Katherine cut him off. She took that rigid coatrack of her perfect back and perfect shoulders and leaned so far forward he thought she was going to splinter and crack. “You do understand, Mr. O‘Kane, that I am in charge here now?” she said, and he was quick to note the edge of impatience in her voice.

This was no time for improvisation — she was the conductor and he was the orchestra. “Yes, ma‘am,” he said, and meant it. In the past months she’d redecorated the house, removing the gloomy Spanish paintings, heavy black furniture and pottery to the attic above the garage and replacing it with seascapes and western scenes, modern chairs and sofas with square edges and low backs, draperies that gave back the light and made the place look less like a West Coast version of McLean and more like the home of an important and consummately sane man with just the slightest, most temporary indisposition. She’d hired a new head gardener, a landscape architect and half a dozen new wops and Mexicans. And though the McCormicks still owned the house and Mr. McCormick paid a monthly rental back to his mother, all decisions, no matter how trivial, went through Katherine.
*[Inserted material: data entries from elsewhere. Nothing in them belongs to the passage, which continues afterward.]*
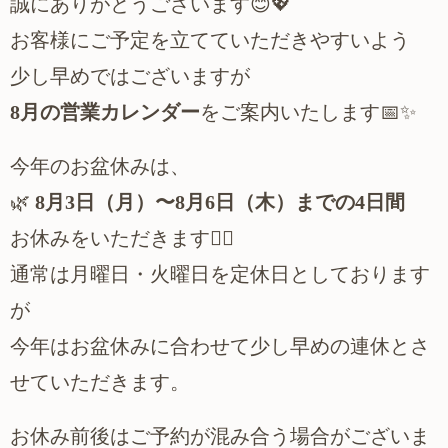
誠にありがとうございます
😊💖
お客様にご予定を立てていただきやすいよう
少し早めではございますが
月の営業カレンダー
をご案内いたします
8
📅✨
今年のお盆休みは、
月
日（月）〜
月
日（木）までの
日間
🌿
8
3
8
6
4
お休みをいただきます
🙇‍♀️
通常は月曜日・火曜日を定休日としております
が
今年はお盆休みに合わせて少し早めの連休とさ
せていただきます。
お休み前後はご予約が混み合う場合がございま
She was in charge. There was no doubt about it.

“Good,” she said, “because I want you to keep that in mind when you hear what I’m about to say.”

O‘Kane glanced round the room. The doctor shifted uneasily in his chair; the old lady smiled faintly.

“I’ve spoken with the parties involved, Mr. O‘Kane — in Italian, so as to be absolutely certain of the facts — and I find your behavior reprehensible. You’ve trifled with this young girl’s affections, Mr. O’Kane, and worse, you’ve taken advantage of her. Ruined her, as they say. Do you think a female is just an object, Mr. O‘Kane, a bit of flesh put on this earth to satisfy your lusts? Is that what you think?”

O‘Kane’s head was bowed, but he was fuming. He didn’t give a damn who she was, she had no right — he was no stave — he was free to—“No,” he said.